The Shining a Light report for England indicated that access to other council services might encourage greater use of library services. However, this view was highest amongst non-users and those that rarely or never read books. Conversely regular users and prolific readers wanted better information about services and improving the range and quality of books.

So, the evidence is limited and further research is required particularly to show that non-users and irregular readers, coming into a multi-use building, are actually encouraged to become library members and users, and that such data is captured.

Given the greater spread and convenient locations of libraries compared to other council services it might just be that what non-users actually want is ease of access to services rather than necessarily wishing to use the library itself.

This highlights the complexity of co-location and lack of data around libraries as multi-use buildings. Without such evidence the danger is to conflate correlation with causation.





One comment

  1. It’s easy to be cynical I know. But there are a few things about this #trustedprofessional poll that seem to be more worrying than worth embracing.

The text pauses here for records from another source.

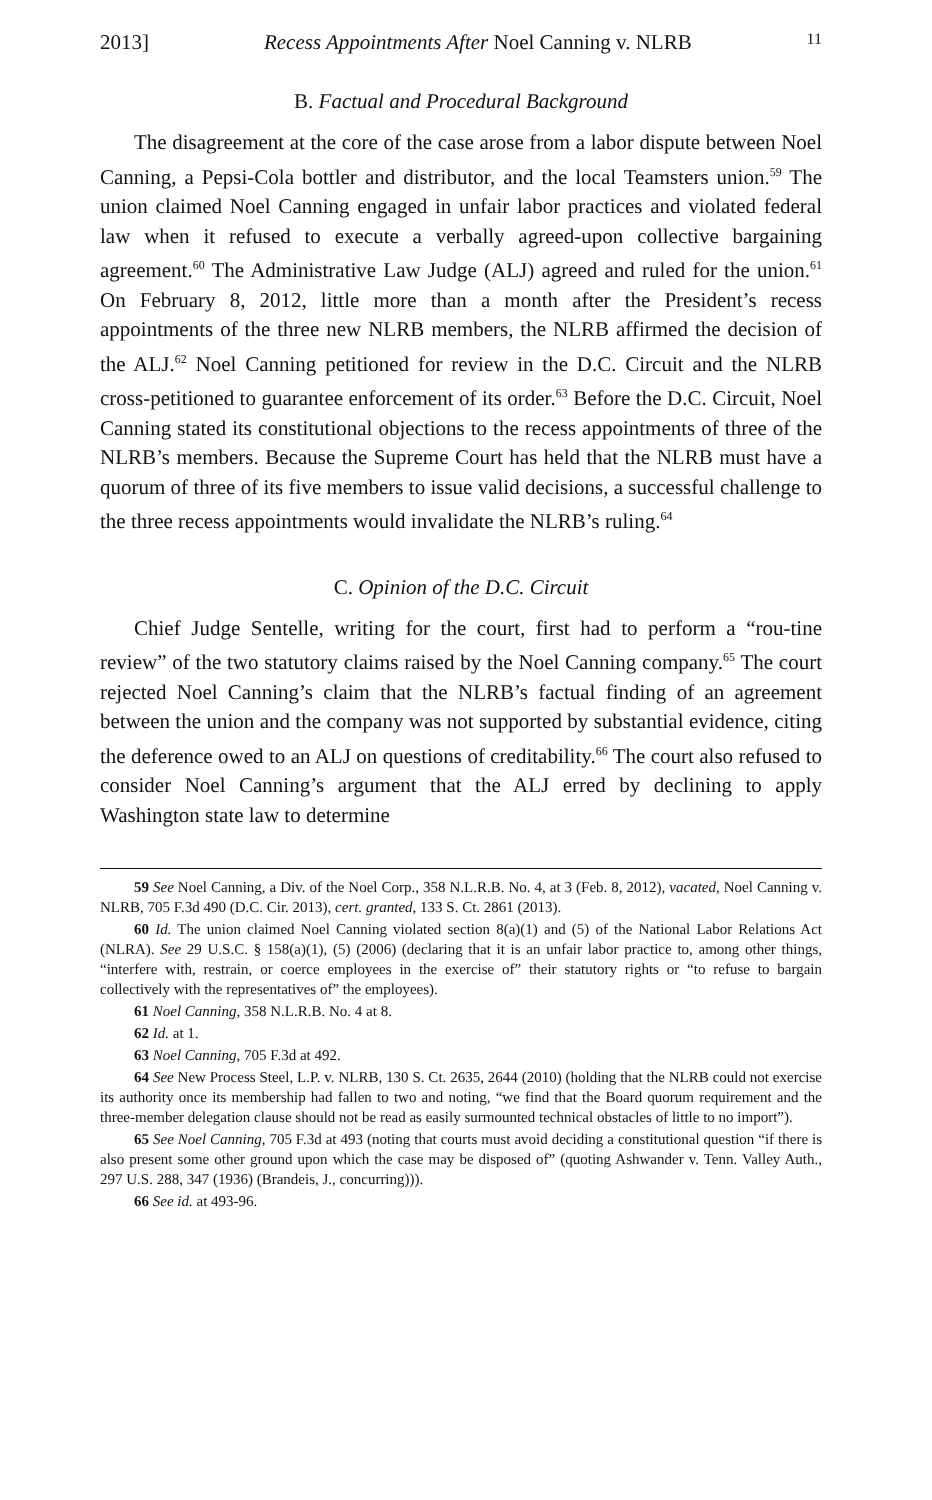2013] Recess Appointments After Noel Canning v. NLRB 11
B. Factual and Procedural Background
The disagreement at the core of the case arose from a labor dispute between Noel Canning, a Pepsi-Cola bottler and distributor, and the local Teamsters union.<sup>59</sup> The union claimed Noel Canning engaged in unfair labor practices and violated federal law when it refused to execute a verbally agreed-upon collective bargaining agreement.<sup>60</sup> The Administrative Law Judge (ALJ) agreed and ruled for the union.<sup>61</sup> On February 8, 2012, little more than a month after the President’s recess appointments of the three new NLRB members, the NLRB affirmed the decision of the ALJ.<sup>62</sup> Noel Canning petitioned for review in the D.C. Circuit and the NLRB cross-petitioned to guarantee enforcement of its order.<sup>63</sup> Before the D.C. Circuit, Noel Canning stated its constitutional objections to the recess appointments of three of the NLRB’s members. Because the Supreme Court has held that the NLRB must have a quorum of three of its five members to issue valid decisions, a successful challenge to the three recess appointments would invalidate the NLRB’s ruling.<sup>64</sup>
C. Opinion of the D.C. Circuit
Chief Judge Sentelle, writing for the court, first had to perform a “rou-tine review” of the two statutory claims raised by the Noel Canning company.<sup>65</sup> The court rejected Noel Canning’s claim that the NLRB’s factual finding of an agreement between the union and the company was not supported by substantial evidence, citing the deference owed to an ALJ on questions of creditability.<sup>66</sup> The court also refused to consider Noel Canning’s argument that the ALJ erred by declining to apply Washington state law to determine
59 See Noel Canning, a Div. of the Noel Corp., 358 N.L.R.B. No. 4, at 3 (Feb. 8, 2012), vacated, Noel Canning v. NLRB, 705 F.3d 490 (D.C. Cir. 2013), cert. granted, 133 S. Ct. 2861 (2013).
60 Id. The union claimed Noel Canning violated section 8(a)(1) and (5) of the National Labor Relations Act (NLRA). See 29 U.S.C. § 158(a)(1), (5) (2006) (declaring that it is an unfair labor practice to, among other things, “interfere with, restrain, or coerce employees in the exercise of” their statutory rights or “to refuse to bargain collectively with the representatives of” the employees).
61 Noel Canning, 358 N.L.R.B. No. 4 at 8.
62 Id. at 1.
63 Noel Canning, 705 F.3d at 492.
64 See New Process Steel, L.P. v. NLRB, 130 S. Ct. 2635, 2644 (2010) (holding that the NLRB could not exercise its authority once its membership had fallen to two and noting, “we find that the Board quorum requirement and the three-member delegation clause should not be read as easily surmounted technical obstacles of little to no import”).
65 See Noel Canning, 705 F.3d at 493 (noting that courts must avoid deciding a constitutional question “if there is also present some other ground upon which the case may be disposed of” (quoting Ashwander v. Tenn. Valley Auth., 297 U.S. 288, 347 (1936) (Brandeis, J., concurring))).
66 See id. at 493-96.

    1. The key question being marketed is the professions the public believe would provide them with trusted information. It’s designed so that at least 5 of those professions are already well-known unpopular professions. Piling in a load of professions that are widely discredited in some way (fairly or unfairly), and then proudly proclaiming you’re in the top 5 of 10 seems over the top. Let’s be thankful librarians did not come lower than estate agents and politicians. But I can’t think of many professions chosen that would not have come in around the same spot as librarians. Perhaps bankers would not have achieved the status.

    2. 46% isn’t a good result. The position in those 10 is clearly not worthy bragging about, but the result itself for librarians looks disastrous. The majority of people would not trust librarians to provide them information? Other professions have far more public examples of discredit (police for example) and still do better in the poll. Even teachers and medical staff get negative press that probably has some adverse influence. But without many major public examples of dishonesty, librarians do very poorly in the eyes of the public.

    3. Including pollsters in the list of professions just seems perverse. This is a pollsters report, in which they themselves achieve 4% in the trustworthy results. What message does that send out? Librarians are in the top 5 of these 10 professions, trust us more than these others, like pollsters, who are actually responsible for this information.

    4. It seems a lot like misinformation. It’s in a campaign designed to position librarians as being trusted professionals against such practice.

    Some of the other stuff was good though.